If you have a sparse matrix X:
>> print type(X)
<class 'scipy.sparse.csr.csr_matrix'>
...How can you sum the squares of each element in each row, and save them into a list? For example:
>>print X.todense()
[[0 2 0 2]
[0 2 0 1]]
How can you turn that into a list of sum of squares of each row:
[[0²+2²+0²+2²]
[0²+2²+0²+1²]]
or:
[8, 5]
First of all, the csr matrix has a .sum
method (relying on the dot product) which works well, so what you need is the squaring.
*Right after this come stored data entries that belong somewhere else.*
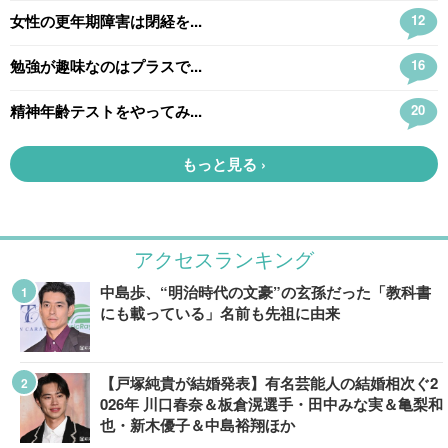
アクセスランキング
中島歩、“明治時代の文豪”の玄孫だった「教科書
にも載っている」名前も先祖に由来
【戸塚純貴が結婚発表】有名芸能人の結婚相次ぐ2
026年 川口春奈＆板倉滉選手・田中みな実＆亀梨和
也・新木優子＆中島裕翔ほか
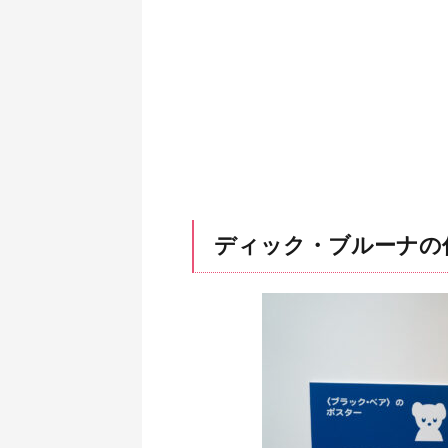
ディック・ブルーナの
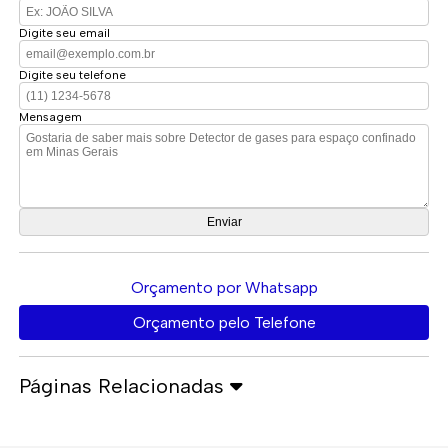
Digite seu email
Digite seu telefone
Mensagem
Orçamento por Whatsapp
Orçamento pelo Telefone
Páginas Relacionadas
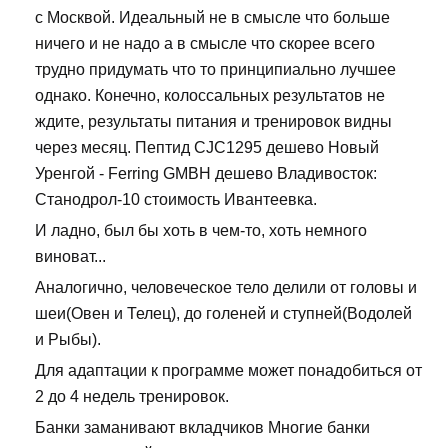
с Москвой. Идеальный не в смысле что больше
ничего и не надо а в смысле что скорее всего
трудно придумать что то принципиально лучшее
однако. Конечно, колоссальных результатов не
ждите, результаты питания и тренировок видны
через месяц. Пептид CJC1295 дешево Новый
Уренгой - Ferring GMBH дешево Владивосток:
Станодрол-10 стоимость Ивантеевка.
И ладно, был бы хоть в чем-то, хоть немного
виноват...
Аналогично, человеческое тело делили от головы и
шеи(Овен и Телец), до голеней и ступней(Водолей
и Рыбы).
Для адаптации к программе может понадобиться от
2 до 4 недель тренировок.
Банки заманивают вкладчиков Многие банки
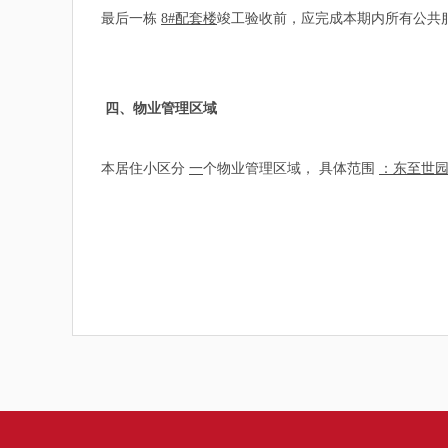
最后一栋
8#配套楼
竣工验收前，应完成本期内所有公共
四、物业管理区域
本居住小区分
一
个物业管理区域， 具体范围
：东至世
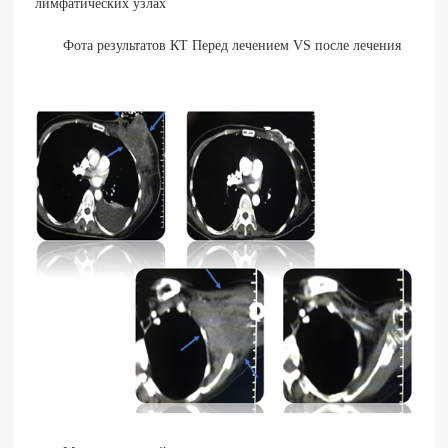
лимфатических узлах
Фота результатов КТ Перед лечением VS после лечения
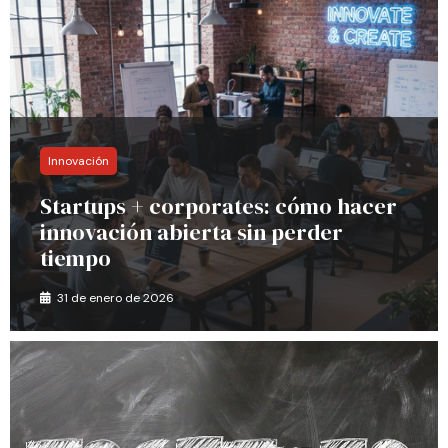
Innovación
Startups + corporates: cómo hacer
innovación abierta sin perder
tiempo
31 de enero de 2026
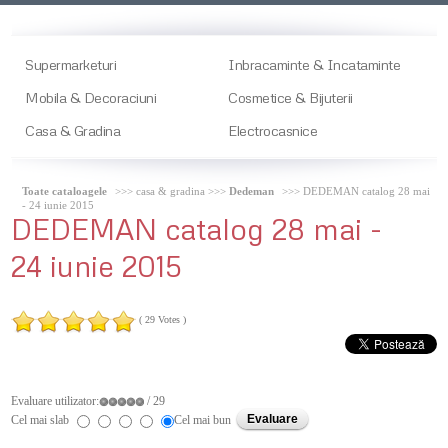
Supermarketuri
Inbracaminte & Incataminte
Mobila & Decoraciuni
Cosmetice & Bijuterii
Casa & Gradina
Electrocasnice
Toate cataloagele
>>> casa & gradina >>>
Dedeman
>>> DEDEMAN catalog 28 mai
- 24 iunie 2015
DEDEMAN
catalog 28 mai -
24 iunie 2015
( 29 Votes )
Evaluare utilizator:
/ 29
Cel mai slab
Cel mai bun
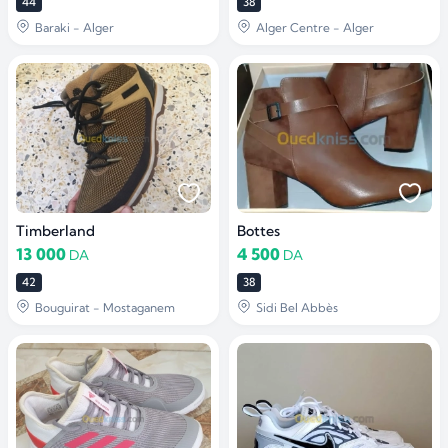
44
38
Baraki - Alger
Alger Centre - Alger
Timberland
Bottes
13 000
4 500
DA
DA
42
38
Bouguirat - Mostaganem
Sidi Bel Abbès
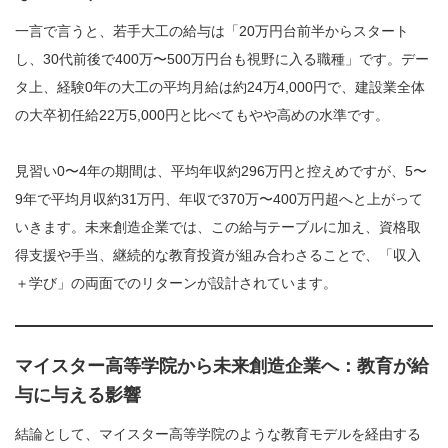
一言で言うと、若手大工の給与は「20万円台前半からスタート
し、30代前後で400万〜500万円台も視野に入る職種」です。デー
タ上、経験0年の大工の平均月給は約24万4,000円で、建設業全体
の大卒初任給22万5,000円と比べてもやや高めの水準です。
見習い0〜4年の期間は、平均年収約296万円と控えめですが、5〜
9年で平均月収約31万円、年収で370万〜400万円超へと上がって
いきます。未来創造企業では、この給与テーブルに加え、資格取
得支援や手当、継続的な教育投資が組み合わさることで、「収入
＋学び」の両面でのリターンが設計されています。
マイスター高等学院から未来創造企業へ：教育が給
与に与える影響
結論として、マイスター高等学院のような教育モデルを経由する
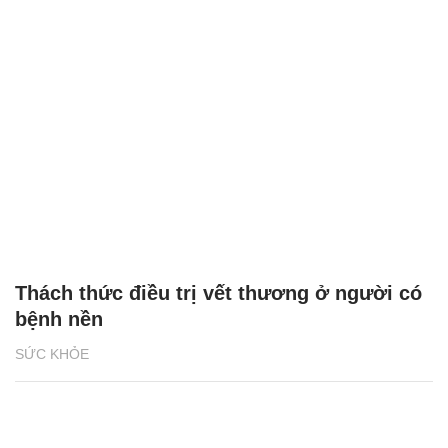
Thách thức điều trị vết thương ở người có
bệnh nền
SỨC KHỎE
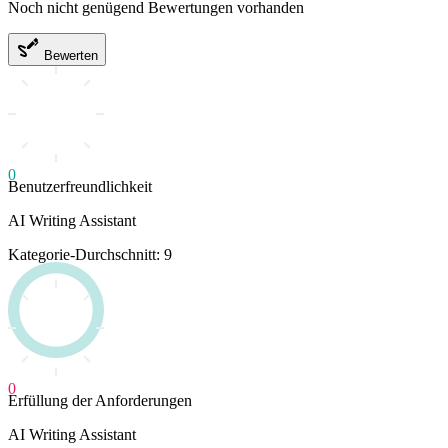
Noch nicht genügend Bewertungen vorhanden
Bewerten
0
Benutzerfreundlichkeit
AI Writing Assistant
Kategorie-Durchschnitt: 9
0
Erfüllung der Anforderungen
AI Writing Assistant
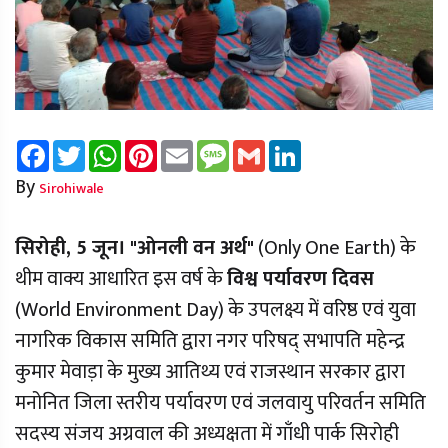
Facebook
Twitter
WhatsApp
Pinterest
Email
Message
Gmail
LinkedIn
By
Sirohiwale
सिरोही, 5 जून।
"ओनली वन अर्थ"
(Only One Earth) के
थीम वाक्य आधारित इस वर्ष के
विश्व पर्यावरण दिवस
(World Environment Day) के उपलक्ष्य में वरिष्ठ एवं युवा
नागरिक विकास समिति द्वारा नगर परिषद् सभापति महेन्द्र
कुमार मेवाड़ा के मुख्य आतिथ्य एवं राजस्थान सरकार द्वारा
मनोनित जिला स्तरीय पर्यावरण एवं जलवायु परिवर्तन समिति
सदस्य संजय अग्रवाल की अध्यक्षता में गाँधी पार्क सिरोही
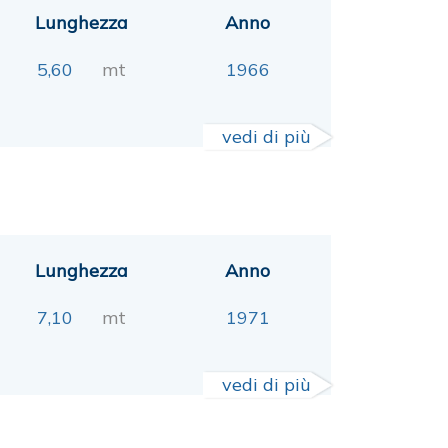
Lunghezza
Anno
5,60
mt
1966
vedi di più
Lunghezza
Anno
7,10
mt
1971
vedi di più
The simplest solution is to create a copy of the sparse matrix, square its data and then sum it:
squared_X = X.copy()
# now square the data in squared_X
squared_X.data **= 2
# and sum each row:
squared_sum = squared_X.sum(1)
# and delete the squared_X:
del squared_X
If you really must save the space, I guess you could just replace .data
and then replace it back, something along:
X.sum_duplicate() # make sure, not sure if this happens with normal usage.
old_data = X.data.copy()
X.data **= 2
squared_sum = X.sum(1)
X.data = old_data
EDIT: There is actually another nice way, as the csr matrix has a .multiply
method for elementwise multiplication:
squared_sum = X.multiply(X).sum(1)
Addition:
Elementwise operations are thus easily done by accessing csr.data
which stores the values for all nonzero elements. NOTE: I guess .sum_duplicates()
may be necessary, I am not sure what kind of operations would make it necessary.